Extracting multiple texels at once how to extract a 1D array from a 3D or 2D texture?

The Title and Description more or less sum up what I need help with. In more detail, I have a 3D texture, a cube if you will, which was created in such a way that every element with the coordinates (X,Y,Z) belongs to the same data group with all the other elements with the same X and Y coordinates. Each thread needs to acess all of the relevant data to do the math it’s supposed to. The range for the depth dimension (Z coordinate) is 256 (Z e {0…255}) and the data type is char, which takes up one byte per element, which means that I can launch 64 kernels per block.

Anyways, I would like to use tex3D() or some other function to copy all of the data with the coordinates (X,Y, 0…255) in one move to a local variable. I’ve spent some time pondering this and the only thing that comes to mind is using two double2 variables for reading, and extracting 256 chars from that, but it doesn’t strike me as a particlarly efficient method. Esentially, I could make a 256 wide and max(X)max(Y) high 2D texture, or even a 256max(X)*max(Y) long 1D texture, but the problem of copying multiple texels at once still remains. So, the problem can be generalised into efficiently extracting a submatrix of any N-dim texture (which is essentialy a N-dim matrix).

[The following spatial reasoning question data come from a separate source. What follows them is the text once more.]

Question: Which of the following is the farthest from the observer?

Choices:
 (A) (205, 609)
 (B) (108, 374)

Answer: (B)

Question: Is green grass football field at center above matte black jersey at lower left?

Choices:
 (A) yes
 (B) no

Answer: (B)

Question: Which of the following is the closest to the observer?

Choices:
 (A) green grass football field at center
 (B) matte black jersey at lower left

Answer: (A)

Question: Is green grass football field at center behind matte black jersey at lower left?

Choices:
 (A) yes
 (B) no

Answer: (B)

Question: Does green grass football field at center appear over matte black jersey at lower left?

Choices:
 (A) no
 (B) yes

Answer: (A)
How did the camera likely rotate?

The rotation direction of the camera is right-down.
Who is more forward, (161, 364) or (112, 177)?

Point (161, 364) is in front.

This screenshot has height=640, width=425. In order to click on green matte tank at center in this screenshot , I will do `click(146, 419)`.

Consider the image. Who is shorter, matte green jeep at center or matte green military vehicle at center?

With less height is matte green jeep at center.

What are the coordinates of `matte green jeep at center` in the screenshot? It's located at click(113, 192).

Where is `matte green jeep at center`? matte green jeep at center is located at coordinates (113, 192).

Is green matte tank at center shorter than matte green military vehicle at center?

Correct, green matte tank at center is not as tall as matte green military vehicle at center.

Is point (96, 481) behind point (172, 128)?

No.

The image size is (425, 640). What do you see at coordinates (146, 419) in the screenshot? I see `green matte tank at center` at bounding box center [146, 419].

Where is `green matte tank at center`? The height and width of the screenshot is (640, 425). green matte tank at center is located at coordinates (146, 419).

So, does anyone have a solution?

P.S. I will be going into why I decided on this data organisation in a different thread, where I’ll describe what I’m trying to code, since I’m not sure anymore that this is the optimal solution, but I think that it’s not relevant to this discussion…

Thanks in advance,
Nemanja

Sounds like you’re looking at the problem from a Graphics API background. Forget the textures, use ordinary arrays, and read up on coalescing rules on how to get maximum DRAM bandwidth. You’d probably want to read char4s. (You won’t get better performance casting as double4’s, and in fact casting as double may corrupt your data.)

There’s no automatic way to extract a submatrix from a 3D texture in cuda.

Thank you very very much for your answer. I can’t believe I overlooked the obvious like that… Textures would have been better since I need the clamping adressing mode and there’s going to be a lot of transfer from the cube, but I’ll have to use regular matrices in global/constant memory instead… Thank you again!

Hm, I have an additional question:

Let’s say that the aformentioned 3d array is stored in a variable defined as device unsigned char 3dArray[256][256][256]. The device decorator makes it a part of global memory. Can I simply use memcpy(), a stdio.h function, in order to copy for example 3dArray[0…15][1][1] if I use pointers? Or do I have to use for example cudaMemcpy()? Again, it is imperative for me to be able to read only a PART of an array.

Thanks in advance,
Nemanja

memcpy() doesn’t exist in cuda, and cudaMemcpy() is for copying device to device memory (called from the Host). To copy device to shared, (or to copy device to device in a kernel), you’ll have to write a for() loop.

Also, the only way to get good performance is if you copy contiguous memory. So, rearrange your 3D array so that you’re copying 3dArray[1][1][0…15].

Again, read the Programming Guide, and pay attention to the section on coalescing. It answers everything.